Wybraliśmy się na rower o 20:00. I to był błąd, zważywszy głównie na brak oświetlenia z przodu rowerów. Mamy co prawda świeżo zakupione lampki do tyłu, dzięki czemu samochody nadjeżdżające od tamtej strony elegancko nas omijały, haha, ale od przodu egipskie ciemności.
Jak wyruszaliśmy było jasno. Plan był, żeby zdążyć przed zmrokiem. Akurat gdzieś na zjeździe do Kowar Mateusz złapał kapcia. Już się ciemno robiło. Nie śpieszył się ze zmianą kapciucha - 20 minut zeszło. Odstapiłem swoją zapasową dętkę, bo Mateusz zwykł nie wozić takowej.
Noc zapadła, a my zmierzamy do Mysłakowic główną drogą, bo jaśniej. Zbliżaliśmy się już do Jeleniej Góry od strony ulicy Sudeckiej.
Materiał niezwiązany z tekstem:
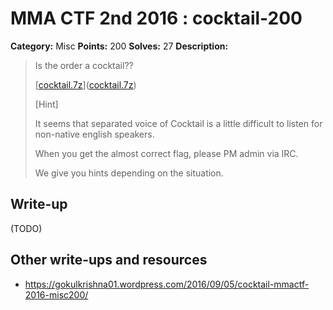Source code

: # MMA CTF 2nd 2016 : cocktail-200

**Category:** Misc
**Points:** 200
**Solves:** 27
**Description:**

> Is the order a cocktail??
>
> [[cocktail.7z](./cocktail.7z)]([cocktail.7z](./cocktail.7z))
>
>
> [Hint]
>
> It seems that separated voice of Cocktail is a little difficult to listen for non-native english speakers.
>
> When you get the almost correct flag, please PM admin via IRC.
>
> We give you hints depending on the situation.


## Write-up

(TODO)

## Other write-ups and resources

* https://gokulkrishna01.wordpress.com/2016/09/05/cocktail-mmactf-2016-misc200/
Jechaliśmy blisko środka jezdni, żeby na dziury się czasem nie nadziać. Ja jednak trafiłem w dziesiątkę. Hukło, jakby mi ktoś siekierą w ramę przywalił. Jakto Mati powiada czasem: "zabrzmiało kosztownie". Dźwięk rozszedł się po wszystkich łożyskach. Po kilku metrach w przednim kole nie było już powietrza. Dętki wyczerpały się, więc szliśmy do jedynego oświetlonego miejsca na horyzoncie - stacji benzynowej przy drodze na Karpacz.
Pod latarnią okazało się, że kapcia mam również z tyłu. Oba koła z nabitą centrą w pionie. Ot tak przez dziurę prawie 100zł wydam jutro. Dwie dętki i centrowanie kół.
Na szczeście moja
kochana żona przyjechała po nas. Zapakowaliśmy jeden rower na dach, drugi do środka i pojechaliśmy do domu.
Jakbym wcześniej nie pożałował na to
cudo kasy, to bym był pewnie o te 100zł do przodu.